▶ _Prompt_:
Your reply should contain the whole listing below, repeated exactly, and no images.

▶ _Given data_:
++++++++++

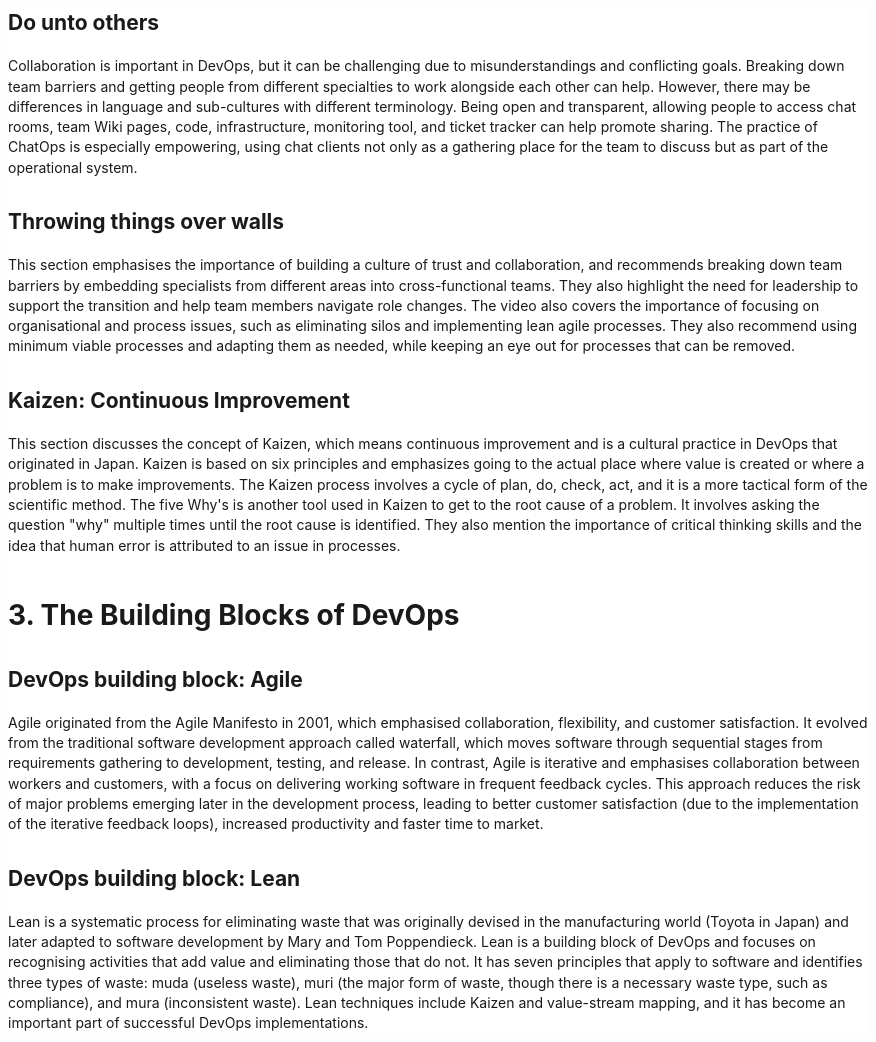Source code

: ## Do unto others
Collaboration is important in DevOps, but it can be challenging due to misunderstandings and conflicting goals. Breaking down team barriers and getting people from different specialties to work alongside each other can help. However, there may be differences in language and sub-cultures with different terminology. Being open and transparent, allowing people to access chat rooms, team Wiki pages, code, infrastructure, monitoring tool, and ticket tracker can help promote sharing. The practice of ChatOps is especially empowering, using chat clients not only as a gathering place for the team to discuss but as part of the operational system.

## Throwing things over walls
This section emphasises the importance of building a culture of trust and collaboration, and recommends breaking down team barriers by embedding specialists from different areas into cross-functional teams. They also highlight the need for leadership to support the transition and help team members navigate role changes. The video also covers the importance of focusing on organisational and process issues, such as eliminating silos and implementing lean agile processes. They also recommend using minimum viable processes and adapting them as needed, while keeping an eye out for processes that can be removed.

## Kaizen: Continuous Improvement
This section discusses the concept of Kaizen, which means continuous improvement and is a cultural practice in DevOps that originated in Japan. Kaizen is based on six principles and emphasizes going to the actual place where value is created or where a problem is to make improvements. The Kaizen process involves a cycle of plan, do, check, act, and it is a more tactical form of the scientific method. The five Why's is another tool used in Kaizen to get to the root cause of a problem. It involves asking the question "why" multiple times until the root cause is identified. They also mention the importance of critical thinking skills and the idea that human error is attributed to an issue in processes.

# 3. The Building Blocks of DevOps
## DevOps building block: Agile
Agile originated from the Agile Manifesto in 2001, which emphasised collaboration, flexibility, and customer satisfaction. It evolved from the traditional software development approach called waterfall, which moves software through sequential stages from requirements gathering to development, testing, and release. In contrast, Agile is iterative and emphasises collaboration between workers and customers, with a focus on delivering working software in frequent feedback cycles. This approach reduces the risk of major problems emerging later in the development process, leading to better customer satisfaction (due to the implementation of the iterative feedback loops), increased productivity and faster time to market.

## DevOps building block: Lean
Lean is a systematic process for eliminating waste that was originally devised in the manufacturing world (Toyota in Japan) and later adapted to software development by Mary and Tom Poppendieck. Lean is a building block of DevOps and focuses on recognising activities that add value and eliminating those that do not. It has seven principles that apply to software and identifies three types of waste: muda (useless waste), muri (the major form of waste, though there is a necessary waste type, such as compliance), and mura (inconsistent waste). Lean techniques include Kaizen and value-stream mapping, and it has become an important part of successful DevOps implementations.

++++++++++

▶ _Task answer_:
Source code

: ## Do unto others
Collaboration is important in DevOps, but it can be challenging due to misunderstandings and conflicting goals. Breaking down team barriers and getting people from different specialties to work alongside each other can help. However, there may be differences in language and sub-cultures with different terminology. Being open and transparent, allowing people to access chat rooms, team Wiki pages, code, infrastructure, monitoring tool, and ticket tracker can help promote sharing. The practice of ChatOps is especially empowering, using chat clients not only as a gathering place for the team to discuss but as part of the operational system.

## Throwing things over walls
This section emphasises the importance of building a culture of trust and collaboration, and recommends breaking down team barriers by embedding specialists from different areas into cross-functional teams. They also highlight the need for leadership to support the transition and help team members navigate role changes. The video also covers the importance of focusing on organisational and process issues, such as eliminating silos and implementing lean agile processes. They also recommend using minimum viable processes and adapting them as needed, while keeping an eye out for processes that can be removed.

## Kaizen: Continuous Improvement
This section discusses the concept of Kaizen, which means continuous improvement and is a cultural practice in DevOps that originated in Japan. Kaizen is based on six principles and emphasizes going to the actual place where value is created or where a problem is to make improvements. The Kaizen process involves a cycle of plan, do, check, act, and it is a more tactical form of the scientific method. The five Why's is another tool used in Kaizen to get to the root cause of a problem. It involves asking the question "why" multiple times until the root cause is identified. They also mention the importance of critical thinking skills and the idea that human error is attributed to an issue in processes.

# 3. The Building Blocks of DevOps
## DevOps building block: Agile
Agile originated from the Agile Manifesto in 2001, which emphasised collaboration, flexibility, and customer satisfaction. It evolved from the traditional software development approach called waterfall, which moves software through sequential stages from requirements gathering to development, testing, and release. In contrast, Agile is iterative and emphasises collaboration between workers and customers, with a focus on delivering working software in frequent feedback cycles. This approach reduces the risk of major problems emerging later in the development process, leading to better customer satisfaction (due to the implementation of the iterative feedback loops), increased productivity and faster time to market.

## DevOps building block: Lean
Lean is a systematic process for eliminating waste that was originally devised in the manufacturing world (Toyota in Japan) and later adapted to software development by Mary and Tom Poppendieck. Lean is a building block of DevOps and focuses on recognising activities that add value and eliminating those that do not. It has seven principles that apply to software and identifies three types of waste: muda (useless waste), muri (the major form of waste, though there is a necessary waste type, such as compliance), and mura (inconsistent waste). Lean techniques include Kaizen and value-stream mapping, and it has become an important part of successful DevOps implementations.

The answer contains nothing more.